(Input records)
▼
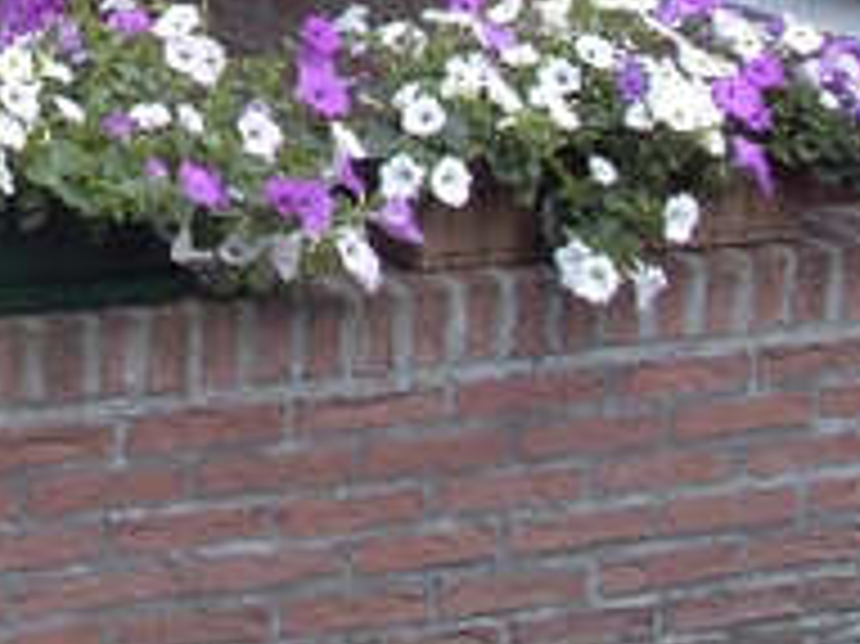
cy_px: -288
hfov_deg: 14.1
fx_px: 3352
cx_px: -207
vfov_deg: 10.6
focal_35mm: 135
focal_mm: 6.6
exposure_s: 1/170
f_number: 4.5
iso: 70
▲
(Instructions for the task) Take the line containing "vfov_deg: 10.6" and every line after it up to the last line of the listing, and output them exactly, with nothing else.

(Response to this task)
vfov_deg: 10.6
focal_35mm: 135
focal_mm: 6.6
exposure_s: 1/170
f_number: 4.5
iso: 70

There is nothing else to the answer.